Models can be biased, causing them to perform poorly in certain situations. MAIA can automatically reveal bias in models. The research team used ResNet-152 trained on ImageNet and used MAIA to check for bias in the model output.

During the experiment, MAIA was prompted to generate images related to specific categories and observe the model's response to these images. After that, MAIA found that some models had a preference for images of specific subcategories or related to specific categories.

This suggests that MAIA can help identify biases in models and thus improve them.

Figure｜MAIA model bias detection

Shortcomings and Prospects

Although MAIA shows great potential in automatic explainability, it still has some limitations.

First, MAIA's interpretability is limited by the tools it uses, such as Stable Diffusion and GPT-4. The limitations of these tools (e.g., image generation quality, cost, access restrictions) directly affect MAIA's performance. In the future, we can consider developing more powerful internal tools or looking for open source alternatives to improve the reliability and accessibility of the system.

Secondly, MAIA’s explanation is not formally verified, but based on experimental results and natural language descriptions. This may lead to biased or misleading explanations.
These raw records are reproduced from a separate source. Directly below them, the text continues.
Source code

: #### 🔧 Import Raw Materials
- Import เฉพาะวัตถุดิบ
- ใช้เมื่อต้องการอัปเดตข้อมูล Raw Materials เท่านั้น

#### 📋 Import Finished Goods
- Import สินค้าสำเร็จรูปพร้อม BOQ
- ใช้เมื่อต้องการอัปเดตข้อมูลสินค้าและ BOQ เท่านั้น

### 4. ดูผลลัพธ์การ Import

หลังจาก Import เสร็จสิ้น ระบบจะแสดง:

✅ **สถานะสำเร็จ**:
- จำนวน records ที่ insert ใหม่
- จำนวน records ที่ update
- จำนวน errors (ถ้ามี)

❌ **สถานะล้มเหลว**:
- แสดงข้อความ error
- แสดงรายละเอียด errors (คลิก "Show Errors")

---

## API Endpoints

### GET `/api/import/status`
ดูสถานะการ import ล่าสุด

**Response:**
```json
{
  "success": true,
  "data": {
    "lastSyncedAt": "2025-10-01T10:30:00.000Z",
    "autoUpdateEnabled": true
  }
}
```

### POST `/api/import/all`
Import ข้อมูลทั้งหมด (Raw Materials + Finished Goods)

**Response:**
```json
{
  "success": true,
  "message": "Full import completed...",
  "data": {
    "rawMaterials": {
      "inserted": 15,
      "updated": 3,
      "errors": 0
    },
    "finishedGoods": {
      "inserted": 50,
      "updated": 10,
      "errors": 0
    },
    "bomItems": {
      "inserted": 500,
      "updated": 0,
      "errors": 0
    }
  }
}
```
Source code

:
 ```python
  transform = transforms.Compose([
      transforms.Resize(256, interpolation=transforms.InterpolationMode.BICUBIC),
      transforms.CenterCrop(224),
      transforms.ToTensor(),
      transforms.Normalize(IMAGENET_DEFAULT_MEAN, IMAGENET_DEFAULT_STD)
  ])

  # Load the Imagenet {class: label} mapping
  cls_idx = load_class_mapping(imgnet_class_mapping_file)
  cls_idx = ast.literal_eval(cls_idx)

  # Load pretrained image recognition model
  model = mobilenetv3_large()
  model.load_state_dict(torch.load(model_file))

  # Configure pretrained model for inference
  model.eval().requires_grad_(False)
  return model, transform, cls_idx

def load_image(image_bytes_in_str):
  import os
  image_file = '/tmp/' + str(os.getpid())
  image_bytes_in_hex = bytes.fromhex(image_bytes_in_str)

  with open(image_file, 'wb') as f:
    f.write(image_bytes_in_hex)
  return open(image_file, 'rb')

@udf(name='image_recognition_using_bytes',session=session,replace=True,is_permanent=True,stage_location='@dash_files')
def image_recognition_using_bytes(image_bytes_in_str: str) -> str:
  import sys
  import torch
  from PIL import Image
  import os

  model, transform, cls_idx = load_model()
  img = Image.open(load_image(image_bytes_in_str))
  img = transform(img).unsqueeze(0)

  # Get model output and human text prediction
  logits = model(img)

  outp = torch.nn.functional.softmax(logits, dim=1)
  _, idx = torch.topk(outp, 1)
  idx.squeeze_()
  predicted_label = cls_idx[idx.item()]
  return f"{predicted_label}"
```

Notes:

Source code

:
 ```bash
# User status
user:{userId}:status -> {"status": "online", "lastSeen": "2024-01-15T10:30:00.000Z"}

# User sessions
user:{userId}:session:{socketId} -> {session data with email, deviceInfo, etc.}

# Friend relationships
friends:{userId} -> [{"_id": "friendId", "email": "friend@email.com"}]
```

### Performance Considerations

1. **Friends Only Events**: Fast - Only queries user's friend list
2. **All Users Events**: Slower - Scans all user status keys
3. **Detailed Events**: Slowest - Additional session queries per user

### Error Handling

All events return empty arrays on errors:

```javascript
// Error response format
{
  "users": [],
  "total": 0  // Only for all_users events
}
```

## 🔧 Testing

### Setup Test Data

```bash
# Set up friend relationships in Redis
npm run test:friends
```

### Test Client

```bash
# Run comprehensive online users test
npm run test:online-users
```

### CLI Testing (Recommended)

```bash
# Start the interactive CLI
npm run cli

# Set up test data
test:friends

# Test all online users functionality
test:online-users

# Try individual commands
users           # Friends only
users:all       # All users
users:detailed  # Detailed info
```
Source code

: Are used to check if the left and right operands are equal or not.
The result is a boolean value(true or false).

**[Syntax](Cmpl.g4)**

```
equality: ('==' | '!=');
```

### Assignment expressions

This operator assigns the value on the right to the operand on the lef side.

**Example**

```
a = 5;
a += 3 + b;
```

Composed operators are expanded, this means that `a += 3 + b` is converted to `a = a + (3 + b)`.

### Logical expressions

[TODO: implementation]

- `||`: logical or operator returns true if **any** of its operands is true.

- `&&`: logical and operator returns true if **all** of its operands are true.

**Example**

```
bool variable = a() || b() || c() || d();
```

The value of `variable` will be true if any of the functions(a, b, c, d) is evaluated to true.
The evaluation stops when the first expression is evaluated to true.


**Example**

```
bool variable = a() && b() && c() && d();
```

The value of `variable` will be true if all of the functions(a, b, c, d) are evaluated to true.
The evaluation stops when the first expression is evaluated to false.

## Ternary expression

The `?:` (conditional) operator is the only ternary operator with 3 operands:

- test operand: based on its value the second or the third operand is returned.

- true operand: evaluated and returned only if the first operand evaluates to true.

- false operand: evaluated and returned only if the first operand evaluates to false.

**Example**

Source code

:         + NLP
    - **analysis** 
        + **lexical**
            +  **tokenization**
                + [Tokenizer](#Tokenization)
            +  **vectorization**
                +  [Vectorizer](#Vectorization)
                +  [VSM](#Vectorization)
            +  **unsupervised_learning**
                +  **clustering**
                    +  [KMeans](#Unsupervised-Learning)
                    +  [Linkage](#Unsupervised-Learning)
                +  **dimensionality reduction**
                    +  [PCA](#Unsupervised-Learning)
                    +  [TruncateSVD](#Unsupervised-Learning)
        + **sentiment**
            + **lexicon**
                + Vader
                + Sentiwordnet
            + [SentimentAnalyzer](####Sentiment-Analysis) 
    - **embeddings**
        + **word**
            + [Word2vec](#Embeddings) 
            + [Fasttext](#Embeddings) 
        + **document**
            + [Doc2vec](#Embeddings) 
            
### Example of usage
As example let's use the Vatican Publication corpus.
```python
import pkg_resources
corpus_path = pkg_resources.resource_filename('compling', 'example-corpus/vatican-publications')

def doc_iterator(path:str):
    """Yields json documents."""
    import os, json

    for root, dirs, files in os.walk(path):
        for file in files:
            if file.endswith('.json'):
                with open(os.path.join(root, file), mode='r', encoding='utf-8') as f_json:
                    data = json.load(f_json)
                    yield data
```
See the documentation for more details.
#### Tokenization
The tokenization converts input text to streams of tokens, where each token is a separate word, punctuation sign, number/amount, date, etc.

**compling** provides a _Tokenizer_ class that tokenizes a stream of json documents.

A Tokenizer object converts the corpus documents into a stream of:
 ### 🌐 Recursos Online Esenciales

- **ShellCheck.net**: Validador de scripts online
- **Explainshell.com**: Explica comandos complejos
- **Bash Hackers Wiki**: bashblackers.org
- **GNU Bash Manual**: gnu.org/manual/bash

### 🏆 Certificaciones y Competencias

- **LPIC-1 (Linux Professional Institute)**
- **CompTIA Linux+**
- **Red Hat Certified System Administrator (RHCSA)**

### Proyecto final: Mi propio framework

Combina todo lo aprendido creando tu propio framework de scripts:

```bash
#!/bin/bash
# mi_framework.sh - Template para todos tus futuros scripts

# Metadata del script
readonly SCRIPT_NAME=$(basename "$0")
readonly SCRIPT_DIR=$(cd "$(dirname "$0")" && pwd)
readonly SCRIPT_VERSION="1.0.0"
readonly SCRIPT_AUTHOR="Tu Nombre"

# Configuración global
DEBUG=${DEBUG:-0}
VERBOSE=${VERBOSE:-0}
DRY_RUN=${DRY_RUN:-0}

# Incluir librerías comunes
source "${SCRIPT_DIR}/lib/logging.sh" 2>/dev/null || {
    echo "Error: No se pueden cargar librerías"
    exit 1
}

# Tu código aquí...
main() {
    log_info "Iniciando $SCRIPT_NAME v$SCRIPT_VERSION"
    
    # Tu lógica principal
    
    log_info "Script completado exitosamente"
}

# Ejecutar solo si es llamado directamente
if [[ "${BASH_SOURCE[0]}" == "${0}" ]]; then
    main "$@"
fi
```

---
In the future, it is possible to consider incorporating formal verification methods (such as causal reasoning and theoretical analysis) into MAIA to improve the accuracy and reliability of explanations.

In addition, MAIA cannot completely avoid common errors, such as confirmation bias, over-interpretation, small sample conclusions, etc. In the future, it is possible to consider introducing a self-reflection mechanism to enable MAIA to identify and correct its own errors and improve the robustness of the explanation.

Looking ahead, Rott Shaham, co-author of the paper, said: "I think the natural next step for our lab is to move beyond artificial systems and apply these similar experiments to human perception. Traditionally, this requires manually designing and testing stimuli, which is a labor-intensive process. With our agent, we can scale up this process and design and test large numbers of stimuli simultaneously."